#### [REQUIRED WORK]
- 1) According to the Legal Malpractice Forum excerpt, when did the first article of the column appear?
- 2) Translate this sentence from the Legal Malpractice Forum excerpt into French: "Being a column editor for such a dynamic, challenging, and important area of the law has been an incredibly stimulating and rewarding experience."
- 3) Decide whether each statement agrees with the Legal Malpractice Forum excerpt. Answer yes or no for each, and quote the words that settle it.
(a) This article is the last one in the column.
(b) Arlene Abady is the managing editor of The Colorado Lawyer.
(c) The writer served as column editor for about ten years.

#### [SOURCE EXCERPT]
○ ○ ○

Legal Malpractice: a Brief History in Time

Publication year1997
Pages157
26 Colo.Law. 157
Colorado Lawyer
1997.

1997, June, Pg. 157. Legal Malpractice: A Brief History in Time




157


Vol. 26, No. 6, Pg. 157

The Colorado Lawyer
June 1997
Vol. 26, No. 6 [Page 157]

Specialty Law Columns
Legal Malpractice Forum
Legal Malpractice: A Brief History in Time
by A. Craig Fleishman

Column Ed.: A. Craig Fleishman of Gelt, Fleishman &amp Sterling, P.C., Denver - (303) 861-1000

This month's article was written by column editor A Craig Fleishman

Column Editor's Note:

This article is the final contribution to the Legal Malpractice Forum column.1 The first article appeared in September 1979. After almost eighteen years as a column editor, it seemed to be time to graciously receive the "gold" plaque and ride off into the sunset. Being a column editor for such a dynamic, challenging, and important area of the law has been an incredibly stimulating and rewarding experience. I would like to thank The Colorado Lawyer's Board of Editors, and especially its managing editor, Arlene Abady, for their support and friendship over the years. The Colorado Lawyer has consistently been one of the finest bar publications in America and serves its readership well from an informational and educational standpoint.

○ ○ ○

#### [DATA SECTION]
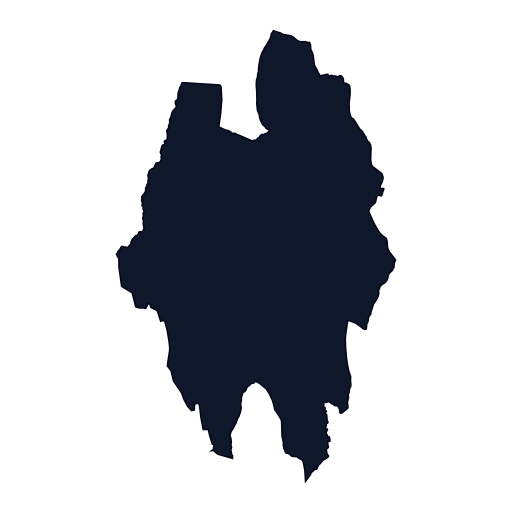 Loima, Rift Valley, Kenya (Equal Earth projection)
{"feature_id": "3690345B72596484741491", "entity_name": "Loima", "entity_type": "district", "adm_level": 2, "iso_a3": "KEN", "parent_name": "Kenya", "parent_adm1": "Rift Valley", "projection": "equal_earth", "projection_center": [35.181, 3.01], "detail": "fine", "context": "isolated", "style": "filled", "palette": "ink", "viewbox_px": 512, "rotation_deg": 0, "n_neighbors": 0, "source": "geoboundaries", "source_scale": "gbopen_adm2", "svg_char_len": 6052}
<svg xmlns="http://www.w3.org/2000/svg" viewBox="0 0 512 512"><path d="M305.5,481.3L310.2,475.1L311.3,472.5L313.4,470.9L314.1,469.8L316.7,469.1L318.5,465.2L321.0,462.7L322.9,460.3L323.9,459.5L326.0,458.6L328.4,456.7L328.5,456.3L328.4,455.6L327.0,453.8L326.4,449.7L327.0,448.5L328.0,447.9L328.4,447.2L327.7,443.1L327.9,442.0L328.5,441.3L329.9,441.2L330.0,440.2L329.5,437.2L329.0,436.7L327.7,437.1L327.5,436.6L327.4,435.2L326.6,434.4L326.2,433.1L326.2,431.7L327.3,430.4L327.5,429.7L327.1,428.9L326.0,429.0L325.5,428.4L326.1,426.4L326.5,423.6L327.7,423.0L328.0,422.0L327.1,420.4L326.8,415.3L326.6,414.7L325.5,413.3L325.7,412.5L326.4,411.3L326.1,410.8L324.9,410.0L325.2,408.1L325.0,407.6L323.7,407.1L323.5,406.3L324.0,403.6L323.0,401.6L324.0,401.2L325.9,402.6L328.0,401.7L329.1,401.7L331.6,403.8L332.9,404.0L334.7,405.6L337.1,405.7L338.2,406.5L339.3,408.8L339.9,412.6L340.4,413.2L341.3,413.2L342.8,412.3L346.9,409.0L347.9,407.9L347.9,405.0L347.4,402.6L348.6,396.9L348.2,395.6L348.4,394.0L349.2,392.0L349.3,389.5L350.8,386.2L350.9,384.5L350.5,380.4L350.7,376.7L348.8,371.2L347.5,364.8L346.5,357.9L345.6,347.2L345.3,339.1L345.7,334.5L347.7,320.7L350.0,320.9L355.2,322.9L358.9,325.3L362.8,328.4L364.5,329.3L365.8,329.3L366.2,329.0L366.5,327.4L366.7,324.1L367.8,322.0L368.2,320.5L368.3,318.3L369.0,316.3L370.7,314.3L371.1,311.7L373.4,304.3L375.4,301.4L377.8,297.3L378.8,293.8L378.5,290.6L379.3,289.1L380.0,286.9L381.1,285.3L385.5,282.2L387.3,279.5L387.9,277.6L388.3,274.8L389.7,272.9L392.3,270.5L393.6,267.9L394.0,266.7L394.3,263.2L395.6,259.9L389.4,251.8L387.9,248.7L387.5,247.1L387.2,241.6L386.4,238.9L385.8,238.0L382.1,235.4L379.8,232.9L378.0,230.3L374.0,223.2L368.9,211.9L369.0,210.1L370.3,207.5L371.7,205.9L374.9,203.1L375.4,202.4L375.9,200.7L376.5,197.5L377.1,196.0L378.0,195.3L380.1,195.5L381.0,196.0L381.6,195.7L382.9,191.5L383.9,189.2L383.6,188.5L380.9,188.5L380.1,187.5L380.0,186.8L380.6,185.0L382.0,182.3L382.6,180.6L383.1,178.1L383.0,176.8L381.8,173.5L372.7,166.6L371.9,165.6L371.1,163.1L370.7,158.9L371.0,149.6L371.0,147.2L370.4,144.4L369.3,142.4L367.3,140.8L367.1,139.8L366.5,139.0L366.1,137.2L364.7,135.6L363.9,133.9L363.0,132.8L362.7,131.8L359.6,128.8L354.6,120.6L353.2,118.8L352.2,118.5L351.7,117.9L350.9,116.8L350.0,114.4L349.3,110.6L349.1,103.0L350.1,94.2L350.1,88.9L349.5,85.6L349.2,85.1L346.0,83.2L343.9,83.0L343.5,82.4L343.5,79.9L343.1,78.3L342.1,76.7L341.0,75.8L339.6,75.6L339.4,76.0L337.3,76.9L335.7,76.0L333.1,76.0L332.5,75.5L330.7,75.4L329.9,75.7L329.7,76.9L329.4,77.0L328.9,76.9L328.0,74.5L327.1,74.1L324.3,75.0L322.5,75.2L320.2,76.1L319.5,74.4L318.3,72.8L317.0,69.8L315.0,66.3L314.4,64.8L313.2,55.5L312.3,52.4L310.8,49.6L310.5,44.7L309.5,42.4L308.0,42.5L305.7,41.7L300.7,41.7L298.5,41.2L296.5,39.9L293.5,37.2L291.0,35.8L282.8,34.4L281.1,33.2L273.4,30.7L271.3,34.0L270.6,37.5L268.9,41.0L267.7,42.8L266.2,45.6L264.6,47.6L263.8,49.7L262.2,52.4L261.1,55.2L259.9,59.5L259.0,64.7L258.5,69.3L258.5,71.5L258.1,72.5L257.5,75.3L257.4,77.3L256.5,80.0L256.2,85.1L256.7,91.2L256.9,100.7L256.7,103.4L257.5,110.7L259.1,114.3L259.7,118.1L260.4,120.1L262.8,124.8L265.1,126.8L266.1,128.3L266.9,128.9L269.7,130.2L269.8,130.5L268.1,131.9L267.1,133.3L265.3,133.5L263.9,134.5L262.0,134.4L261.4,134.7L259.8,136.2L259.1,137.7L257.7,138.2L256.5,140.0L253.8,140.3L252.1,140.9L238.6,135.0L237.3,134.7L235.0,133.3L232.3,133.3L229.0,130.8L225.5,130.0L219.2,127.1L218.9,125.9L220.6,114.0L221.8,100.0L221.1,87.2L220.5,85.6L219.1,84.9L183.1,82.6L181.9,83.0L181.1,84.8L181.1,85.9L179.9,87.1L179.2,90.0L178.4,92.0L178.0,94.1L177.9,97.8L177.6,99.0L177.0,99.9L175.5,101.1L175.3,101.6L175.3,103.2L176.2,105.7L176.3,107.0L175.4,108.3L173.3,110.3L171.8,113.3L171.0,116.5L169.6,119.7L169.6,121.3L169.9,122.5L168.6,125.7L168.6,127.9L167.1,129.9L166.8,131.0L167.4,135.3L167.2,139.0L166.5,140.1L165.0,140.6L164.5,141.1L164.3,141.8L164.9,144.0L164.7,144.4L162.4,145.2L161.9,146.2L161.3,148.4L160.4,151.9L160.4,152.8L161.4,154.6L161.4,155.8L161.0,157.2L161.4,158.6L161.1,159.7L160.5,161.2L159.8,162.1L158.4,162.7L156.8,162.8L155.9,163.3L153.8,168.1L152.0,168.8L149.7,170.2L149.0,171.7L147.9,175.6L148.3,177.4L148.3,179.6L147.9,181.2L148.0,183.0L146.9,184.7L146.7,186.7L145.7,187.7L145.6,190.4L145.1,192.3L141.7,196.8L141.9,198.0L141.6,200.7L142.6,203.3L142.0,205.0L142.0,205.7L143.1,206.4L143.2,209.6L144.1,211.5L144.0,212.0L143.1,213.2L143.4,215.8L142.7,218.2L142.7,218.8L143.3,220.1L143.4,220.9L143.2,224.0L144.0,228.6L142.3,231.8L139.5,231.7L139.0,232.0L137.7,234.9L135.4,235.9L134.2,237.5L132.4,239.0L131.2,241.7L130.8,243.8L128.0,247.1L126.9,247.6L125.6,246.9L124.4,247.3L122.9,246.4L121.8,246.5L121.2,247.0L119.3,250.2L118.1,251.3L117.1,253.5L116.4,254.1L117.4,256.4L118.6,258.2L118.9,259.2L118.9,266.8L121.6,286.4L132.2,292.8L135.7,306.8L137.1,307.4L139.9,308.0L144.0,308.0L145.8,308.5L148.4,303.2L150.0,304.5L150.9,307.5L156.2,310.0L157.4,311.2L160.7,321.3L163.4,320.2L165.1,322.4L167.2,330.5L169.0,341.3L169.7,347.9L169.6,350.4L167.3,365.9L171.1,370.9L173.5,381.0L181.6,392.9L183.7,398.9L187.5,406.2L191.5,410.6L194.3,410.0L194.6,404.2L198.2,402.9L199.1,404.7L199.5,405.7L201.0,418.2L203.2,429.5L208.3,429.5L209.7,435.7L212.3,444.2L213.8,444.1L213.7,444.6L214.0,445.5L213.4,447.9L213.7,449.2L211.6,450.7L213.4,450.5L216.8,453.5L218.1,454.3L232.5,458.4L232.6,455.8L231.8,454.8L230.9,449.9L230.9,449.2L231.5,447.9L231.6,447.2L230.9,445.0L231.3,442.4L231.2,440.5L231.0,438.9L230.0,435.5L231.0,431.6L233.0,428.7L236.0,422.9L237.8,418.1L238.8,416.6L240.3,412.4L241.1,408.9L241.1,406.9L240.6,404.1L241.5,399.9L241.4,397.3L242.4,394.7L242.6,393.1L242.9,392.3L244.4,391.9L245.2,391.1L246.1,389.7L247.0,387.2L249.9,385.1L250.9,383.7L254.0,382.9L255.2,381.2L257.2,382.0L259.6,383.4L266.3,389.0L269.3,393.8L272.4,400.3L274.3,407.1L274.6,409.7L276.0,411.3L281.3,419.8L281.6,421.9L282.0,436.1L283.3,442.2L283.3,445.5L284.1,449.1L285.6,452.6L286.4,453.3L287.7,453.2L288.5,453.8L289.9,453.9L290.6,455.4L291.4,456.0L293.9,456.6L294.8,456.4L296.8,456.7L299.9,458.9L301.9,459.8L302.7,460.9L303.4,462.6L304.8,470.2L305.5,481.3Z" fill="#0f172a" stroke="#020617" stroke-width="1.5"/></svg>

○ ○ ○

#### [ANSWERS FOR THE EXERCISE]
- 1) September 1979.

- 2) Être rédacteur de rubrique dans un domaine du droit aussi dynamique, stimulant et important a été une expérience incroyablement enrichissante et gratifiante.

- 3)
(a) Yes: "This article is the final contribution to the Legal Malpractice Forum column"
(b) Yes: "especially its managing editor, Arlene Abady"
(c) No: "After almost eighteen years as a column editor"